Which is all just an excuse to send you to this mind-blowing Wikipedia page about cousins. Skip the stuff I just lifted and get down to what happens when a set of half-siblings marries another set of half-siblings. Somebody's actually worked this out!

*Doesn't mean you take after each one evenly. Each time a sperm or egg cell (a gamete) is formed, it grabs only half of the parent's chromosomes. It's a random process. You may have sprung from an egg that has a huge batch of dominant genes, easily overwhelming your dad's submissive ones, so you take after your mother more. Lucky you. But then there's all that jumbling and mutating to deal with in the process as well.

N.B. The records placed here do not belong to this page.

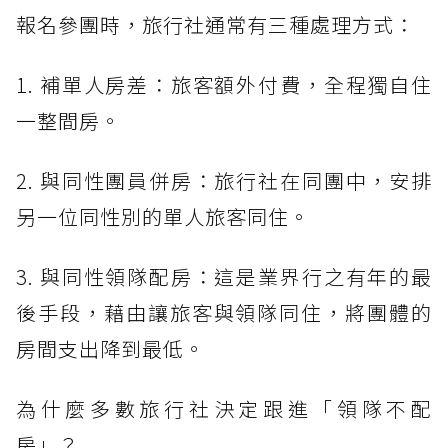
報名參團時，旅行社通常有三種處理方式：
1. 補單人房差：旅客額外付費，全程獨自住
一整間房。
2. 與同性團員併房：旅行社在同團中，安排
另一位同性別的單人旅客同住。
3. 與同性領隊配房：這是業界行之有年的最
後手段，藉由讓旅客與領隊同住，將團體的
房間支出降到最低。
為什麼多數旅行社決定跟進「領隊不配
房」？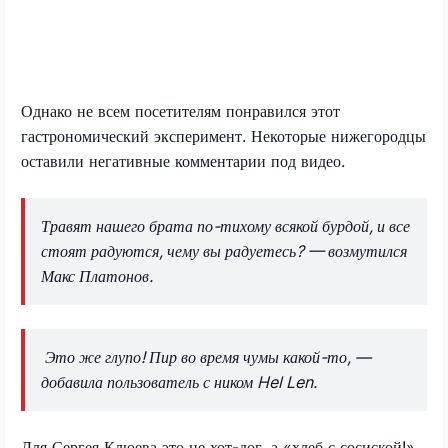
Однако не всем посетителям понравился этот
гастрономический эксперимент. Некоторые нижегородцы
оставили негативные комментарии под видео.
Травят нашего брата по-тихому всякой бурдой, и все
стоят радуются, чему вы радуетесь? — возмутился
Макс Платонов.
Это же глупо! Пир во время чумы какой-то, —
добавила пользователь с ником Hel Len.
Для Сергея Клюева это не хот-дог, а «хлеб с сосиской!».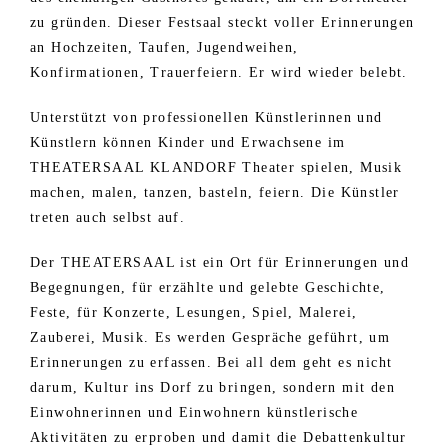
zu gründen. Dieser Festsaal steckt voller Erinnerungen
an Hochzeiten, Taufen, Jugendweihen,
Konfirmationen, Trauerfeiern. Er wird wieder belebt.
Unterstützt von professionellen Künstlerinnen und
Künstlern können Kinder und Erwachsene im
THEATERSAAL KLANDORF Theater spielen, Musik
machen, malen, tanzen, basteln, feiern. Die Künstler
treten auch selbst auf.
Der THEATERSAAL ist ein Ort für Erinnerungen und
Begegnungen, für erzählte und gelebte Geschichte,
Feste, für Konzerte, Lesungen, Spiel, Malerei,
Zauberei, Musik. Es werden Gespräche geführt, um
Erinnerungen zu erfassen. Bei all dem geht es nicht
darum, Kultur ins Dorf zu bringen, sondern mit den
Einwohnerinnen und Einwohnern künstlerische
Aktivitäten zu erproben und damit die Debattenkultur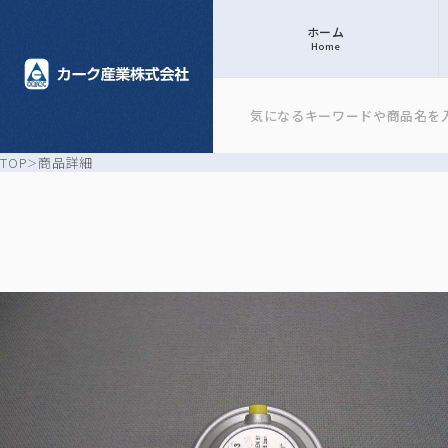
ホーム
Home
TOP
商品詳細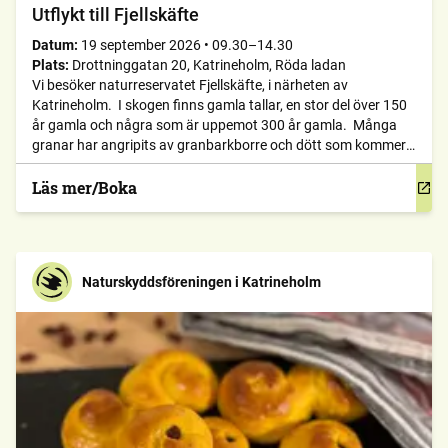
Utflykt till Fjellskäfte
Datum:
19 september 2026
•
09.30–14.30
Plats:
Drottninggatan 20, Katrineholm, Röda ladan
Vi besöker naturreservatet Fjellskäfte, i närheten av
Katrineholm. I skogen finns gamla tallar, en stor del över 150
år gamla och några som är uppemot 300 år gamla. Många
granar har angripits av granbarkborre och dött som kommer
att påverka skogens karaktär under många år framåt.
Reservatet har en rik biologisk mångfald, med myrstackar och
Läs mer/Boka
[…]
Naturskyddsföreningen i Katrineholm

**It's 50% for siblings, too, but that's even more of an assumption. Because of the randomness issue (see previous footnote), any two gametes produced by the same person have, on average, about half of their genes in common. But in practice, two gametes from, say, a father could potentially have many more than half their genes in common, or hardly any. This means the actual consanguinity between siblings can vary enormously. For example, the Olsen twins aren't identical twins genetically, but they clearly share enough of the genes that govern their looks and sizes to get away with playing the same character on Full House.

*** One in 1,024 to be exact. Sound familiar?

1 comment:

  1. For accuracy's sake, I fear I must point out that the genetic opposite of 'dominant' is 'recessive' not 'submissive.' Though, it was quite the funny typo... Unless it's a Britishism, in which case, do forgive me.